**PROBLEM STATEMENT**
Copy out, character for character, everything from the beginning of the data entries down to and including the line that contains "Il faut investir".

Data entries
# # # # # # #

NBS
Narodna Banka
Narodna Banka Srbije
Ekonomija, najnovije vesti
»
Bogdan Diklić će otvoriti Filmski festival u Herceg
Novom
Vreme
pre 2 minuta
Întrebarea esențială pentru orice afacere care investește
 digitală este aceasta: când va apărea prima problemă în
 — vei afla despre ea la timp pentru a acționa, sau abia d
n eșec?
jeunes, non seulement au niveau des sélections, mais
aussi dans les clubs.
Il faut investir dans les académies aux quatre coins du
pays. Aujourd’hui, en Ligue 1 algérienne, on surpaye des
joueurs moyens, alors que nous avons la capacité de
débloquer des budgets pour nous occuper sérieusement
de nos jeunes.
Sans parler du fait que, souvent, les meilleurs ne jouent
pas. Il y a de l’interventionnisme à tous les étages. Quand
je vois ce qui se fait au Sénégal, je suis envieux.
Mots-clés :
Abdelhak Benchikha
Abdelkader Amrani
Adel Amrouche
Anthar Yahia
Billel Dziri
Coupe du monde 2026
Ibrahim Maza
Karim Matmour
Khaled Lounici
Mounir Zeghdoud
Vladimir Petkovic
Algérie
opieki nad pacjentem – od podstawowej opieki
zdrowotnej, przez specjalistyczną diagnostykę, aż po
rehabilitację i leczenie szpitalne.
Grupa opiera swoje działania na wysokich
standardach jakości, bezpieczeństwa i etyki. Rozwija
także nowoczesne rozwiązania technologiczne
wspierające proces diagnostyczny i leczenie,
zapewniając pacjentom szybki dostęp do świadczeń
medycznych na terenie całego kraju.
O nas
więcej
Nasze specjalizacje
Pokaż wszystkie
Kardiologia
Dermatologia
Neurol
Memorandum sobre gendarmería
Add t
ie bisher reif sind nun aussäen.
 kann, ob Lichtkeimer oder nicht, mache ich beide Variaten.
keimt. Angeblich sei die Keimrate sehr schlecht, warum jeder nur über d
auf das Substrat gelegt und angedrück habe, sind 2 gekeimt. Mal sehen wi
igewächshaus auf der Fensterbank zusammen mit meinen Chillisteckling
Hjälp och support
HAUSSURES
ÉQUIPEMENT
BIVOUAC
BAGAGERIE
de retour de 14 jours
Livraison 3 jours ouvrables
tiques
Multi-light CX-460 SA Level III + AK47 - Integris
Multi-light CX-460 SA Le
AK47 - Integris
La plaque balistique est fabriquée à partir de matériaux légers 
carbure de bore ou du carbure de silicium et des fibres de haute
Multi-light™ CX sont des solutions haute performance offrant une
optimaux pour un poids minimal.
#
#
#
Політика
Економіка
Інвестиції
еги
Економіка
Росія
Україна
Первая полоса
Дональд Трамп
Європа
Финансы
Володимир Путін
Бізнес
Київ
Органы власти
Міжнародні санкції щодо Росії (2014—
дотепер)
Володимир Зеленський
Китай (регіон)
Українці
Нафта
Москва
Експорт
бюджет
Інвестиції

# # # # # # #

**SOLVED PROBLEM**
NBS
Narodna Banka
Narodna Banka Srbije
Ekonomija, najnovije vesti
»
Bogdan Diklić će otvoriti Filmski festival u Herceg
Novom
Vreme
pre 2 minuta
Întrebarea esențială pentru orice afacere care investește
 digitală este aceasta: când va apărea prima problemă în
 — vei afla despre ea la timp pentru a acționa, sau abia d
n eșec?
jeunes, non seulement au niveau des sélections, mais
aussi dans les clubs.
Il faut investir dans les académies aux quatre coins du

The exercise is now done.